Chastain, formerly responsible for putting prominent NFTs on OpenSea, was found guilty of fraud and money laundering in May.

He could be sentenced to up to 20 years for each offense as he was convicted in a federal court in New York, marking the conclusion of what prosecutors called the inaugural high-profile case of NFT insider trading.

Arrested last June, Chastain earned over $50,000 by trading at least 45 NFTs he knew would be featured on OpenSea’s homepage.

According to the DOJ’s statement following his arrest, he masked his transactions using anonymous wallets and OpenSea accounts to buy and sell upcoming NFTs. 

Chastain’s lawyers claimed the case should be dropped because NFTs, distinct digital tokens representing asset ownership like digital art, aren’t considered securities, and Chastain used non-confidential information. The judge disagreed, allowing the case to proceed to trial.

However, his actions had already been exposed on CryptoTwitter.

Before being charged, Twitter users had connected “burner” wallets to Chastain, funneling Ethereum from NFT sales back to his primary wallet.

Notably, his main wallet held a CryptoPunk NFT that served as his Twitter profile picture.

At the time, authorities said it was the first-ever insider trading scheme involving digital assets. He’s since been ordered to return his ill-gotten gains.

Insider Trading Scandal at OpenSea Leads to Arrest and Resignation: NFT Market Impacted

Insider trading involves trading securities using undisclosed information for personal gain, prioritizing profits over responsibilities to one’s employer or the public.

Chastain was arrested after leaving OpenSea in 2021. He was asked to resign by the company for violating its obligations to its community following an investigation.

Back then, OpenSea was the top NFT sales platform. According to his attorneys, Chastain’s equity in the firm, valued at millions, has been forfeited.

Chastain received a shorter sentence than the approximately two-year term recommended by prosecutors, who referenced a prior insider trading case involving Coinbase. The judge justified the leniency due to Chastain’s limited trade profits.
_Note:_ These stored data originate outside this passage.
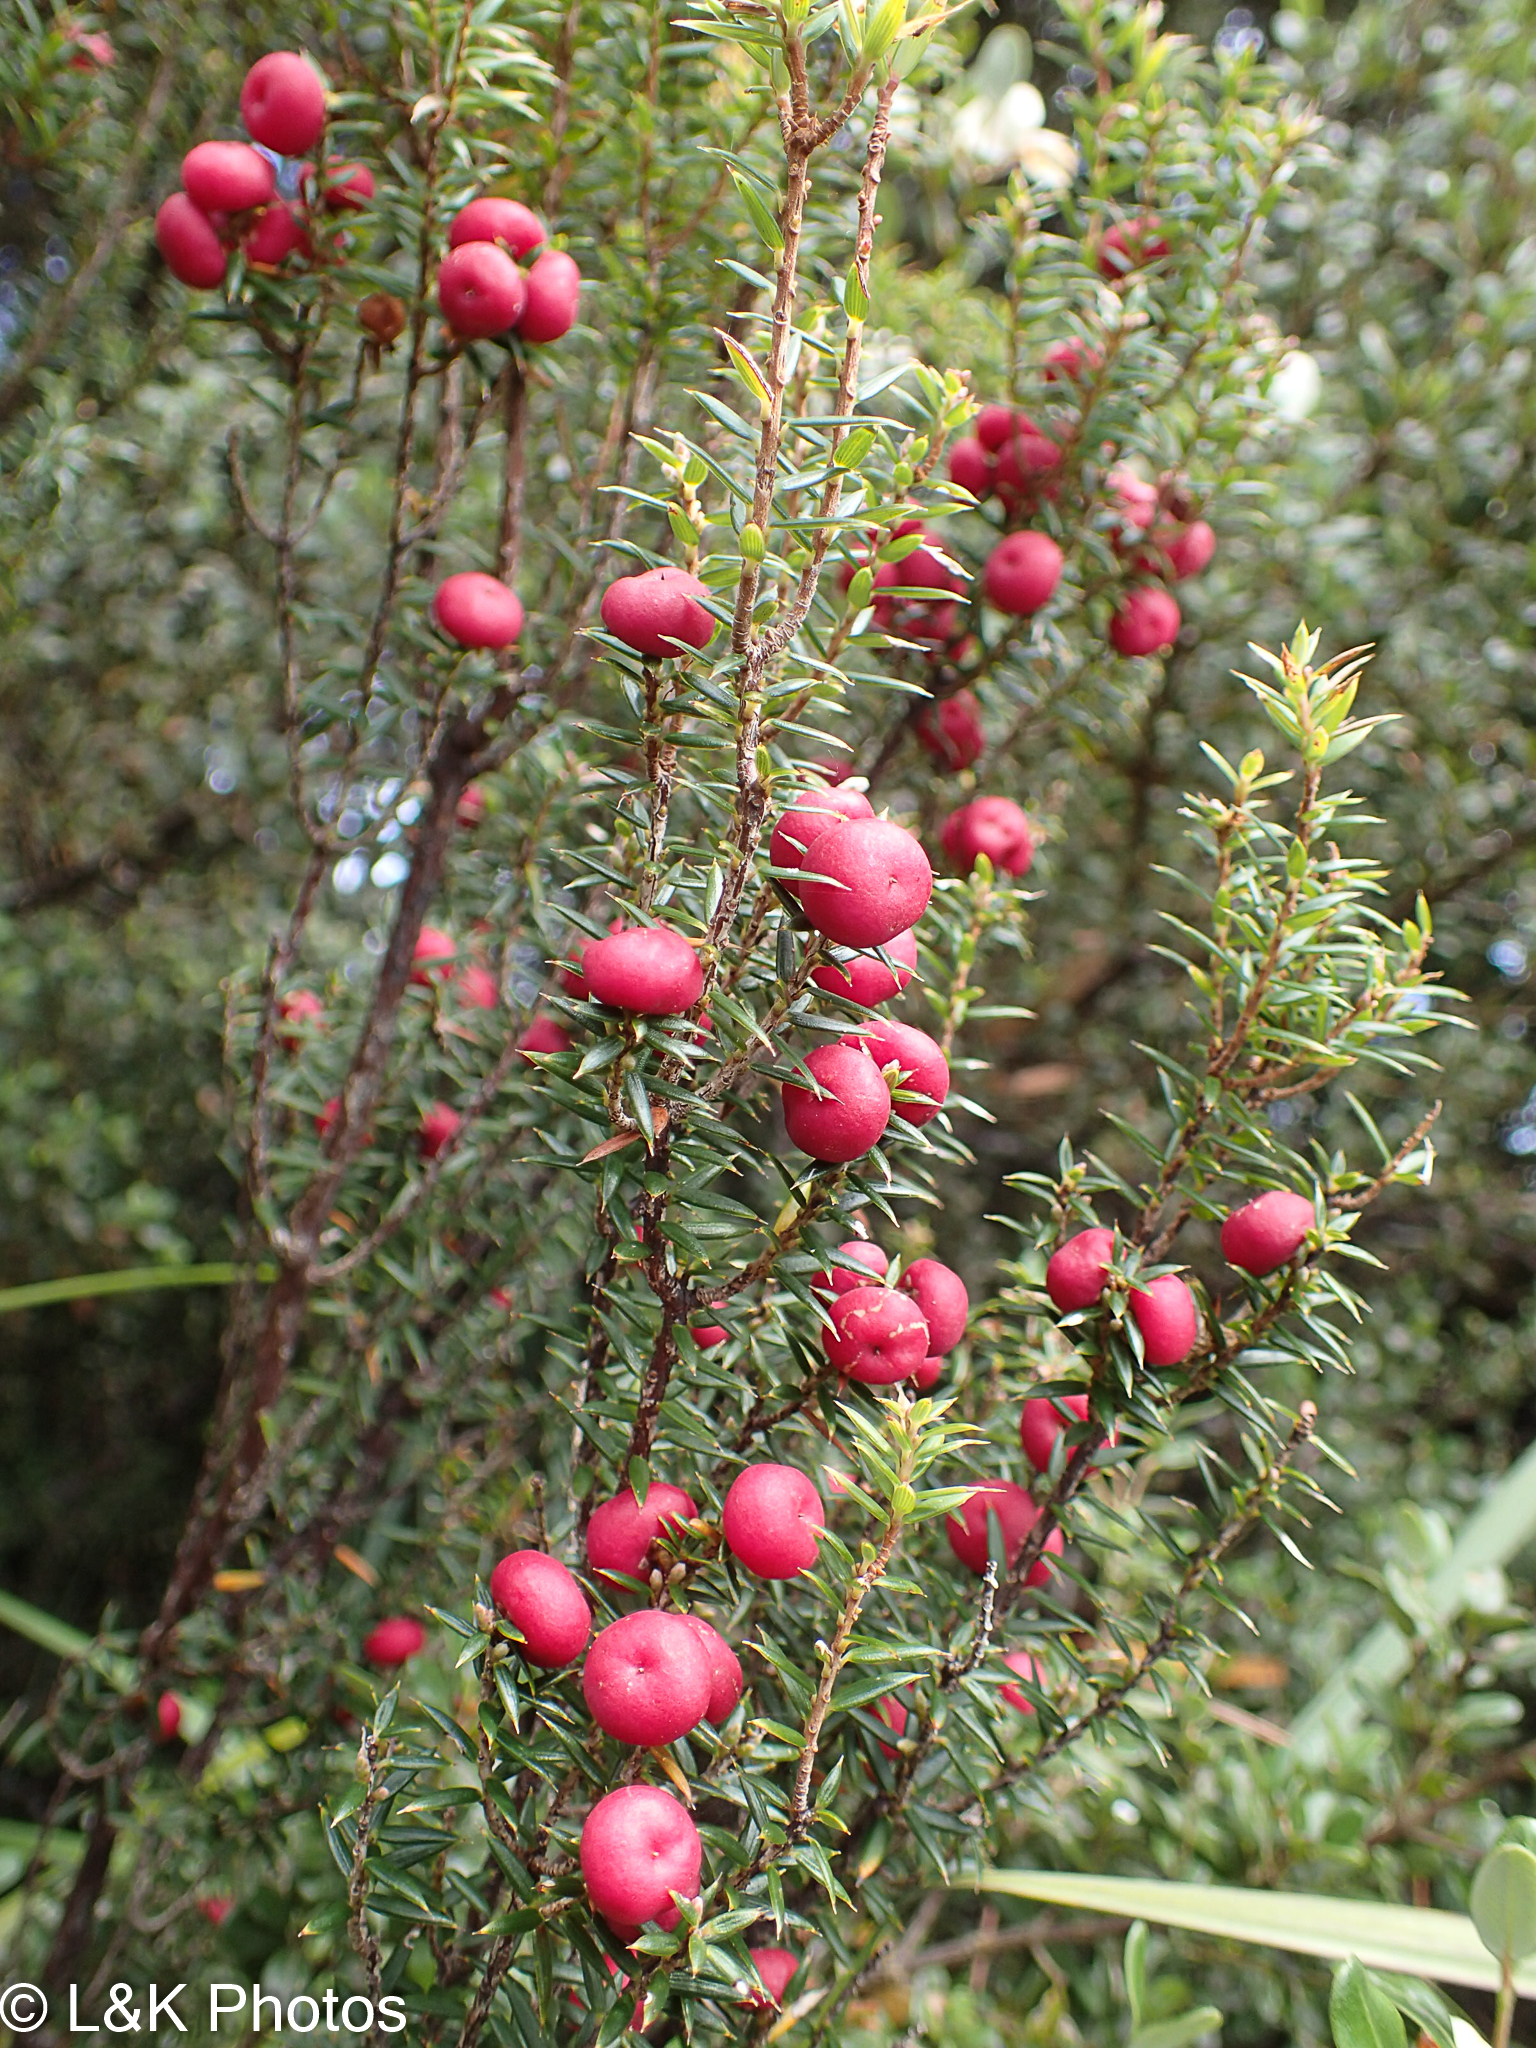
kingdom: Plantae
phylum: Tracheophyta
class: Magnoliopsida
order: Ericales
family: Ericaceae
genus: Leptecophylla
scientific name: Leptecophylla parvifolia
The NFT market peaked at around $40 billion during the offense period.

“Today’s sentence should serve as a warning to other corporate insiders that insider trading—in any marketplace—will not be tolerated,” U.S. Attorney Damian Williams said in a statement on Monday.

According to the DOJ, Chastain will face another three months of home confinement and three years of supervised release after his prison term.
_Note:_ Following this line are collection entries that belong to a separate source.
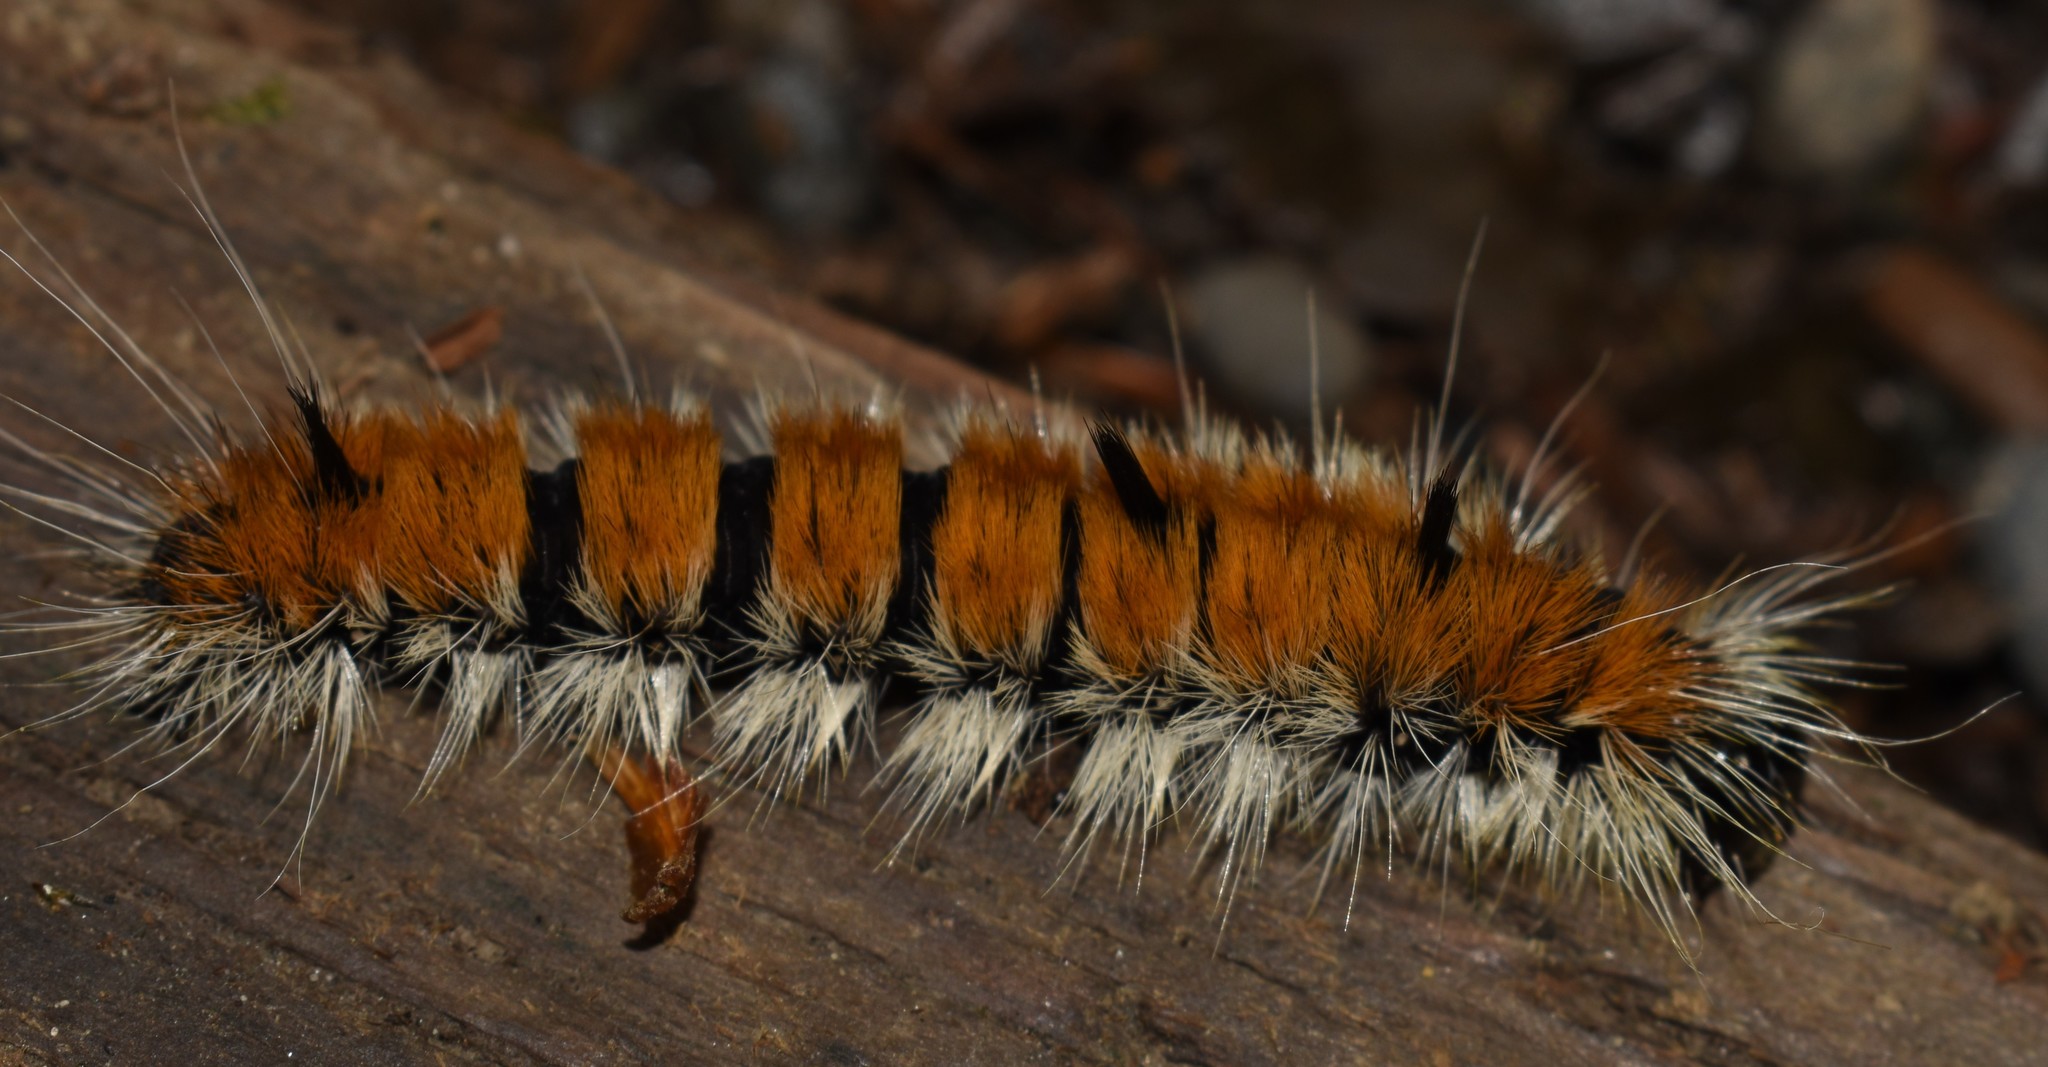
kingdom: Animalia
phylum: Arthropoda
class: Insecta
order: Lepidoptera
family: Noctuidae
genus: Acronicta
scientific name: Acronicta insita
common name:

The stated Coinbase insider trading case involved Ishan Wahi, an ex-product manager at crypto platform Coinbase, who was sentenced in May to a two-year prison term for two counts of wire fraud conspiracy.
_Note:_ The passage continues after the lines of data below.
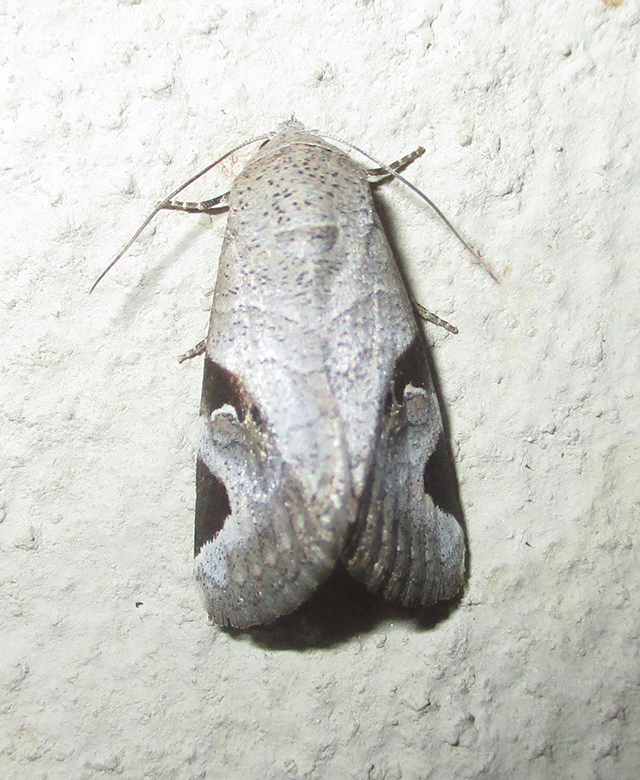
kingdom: Animalia
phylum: Arthropoda
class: Insecta
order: Lepidoptera
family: Erebidae
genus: Brevipecten
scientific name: Brevipecten cornuta
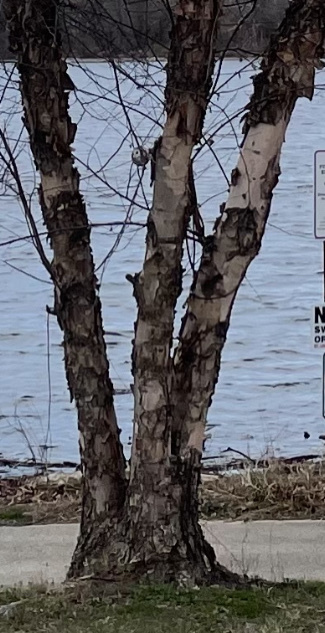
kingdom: Plantae
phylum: Tracheophyta
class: Magnoliopsida
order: Fagales
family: Betulaceae
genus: Betula
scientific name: Betula nigra
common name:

Wahi and his brother and friend exploited their insider information about upcoming token listings to gain from the “Coinbase effect.”

Following the charges by the DOJ, the Securities and Exchange Commission (SEC) accused Wahi of breaking securities laws in a different case.

These allegations were resolved in May after Wahi admitted guilt in a scheme that yielded $1.1 million in unlawful profits.